On Thu, 2020-02-06 at 08:23 +0200, Matti Picus wrote:
> > > - what to do about downloads? It is not clear that the gitlab instance
> > > has a place for artifacts. Assume we find a solution, how far back do we
> > > want to keep versions?
> > Would it be possible to just keep this on bitbucket and point to it?
> > I understand the idea of stopping all mercurial services, but a priori
> > they won't delete everything else too?  If they do, maybe we just need
> > a hack like convert the pypy repo to git on bitbucket (and then never
> > use it).  Same for the wiki.  And for all our many-years-old dead
> > repos---we can convert them in-place to git if that means they can
> > stay there.
> > 
> > Of course all this is assuming we're fine with keeping a few
> > historical things on bitbucket.  If you decide you'd prefer to have
> > nothing more to do with bitbucket soon and they should die instead of
> > continuing to get however little publicity we'd continue to give them
> > by doing that, then I would understand too.
> 
> In order to stay on bitbucket, we would have to
> 
> - reame pypy/pypy to pypy/pypy_hg
> 
> - create a new pypy/pypy using a git repo
> 
> - transfer the downloads and wiki to the new repo
> 
> As May 31 gets closer, we will have to decide what is easier: these 
> steps or something else.

→ Problem to work on
Update the passage of the email from "On Thu, 2020-02-06" to "point to it?", putting "GitLab server" in place of "gitlab instance". The entries aren't needed for this.

→ Input data
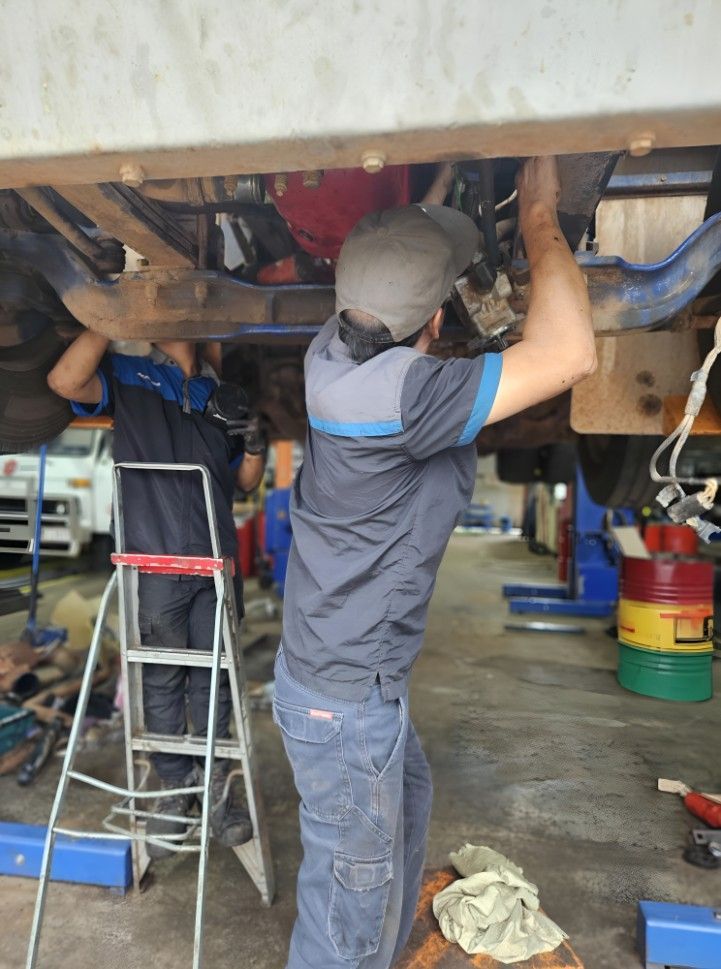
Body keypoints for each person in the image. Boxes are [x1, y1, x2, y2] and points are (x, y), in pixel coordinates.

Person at [273, 156, 596, 969]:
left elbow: (395, 279)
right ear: (431, 323)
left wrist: (440, 184)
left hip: (337, 681)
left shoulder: (331, 351)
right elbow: (569, 354)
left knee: (403, 807)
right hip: (345, 703)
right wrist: (538, 216)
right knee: (345, 900)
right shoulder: (404, 398)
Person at [48, 335, 266, 856]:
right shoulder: (130, 375)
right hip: (156, 562)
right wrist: (109, 318)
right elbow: (64, 382)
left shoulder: (218, 393)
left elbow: (243, 480)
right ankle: (174, 790)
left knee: (212, 681)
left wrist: (256, 443)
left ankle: (215, 790)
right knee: (163, 680)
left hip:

→ Exercise response
On Thu, 2020-02-06 at 08:23 +0200, Matti Picus wrote:
> > > - what to do about downloads? It is not clear that the GitLab server
> > > has a place for artifacts. Assume we find a solution, how far back do we
> > > want to keep versions?
> > Would it be possible to just keep this on bitbucket and point to it?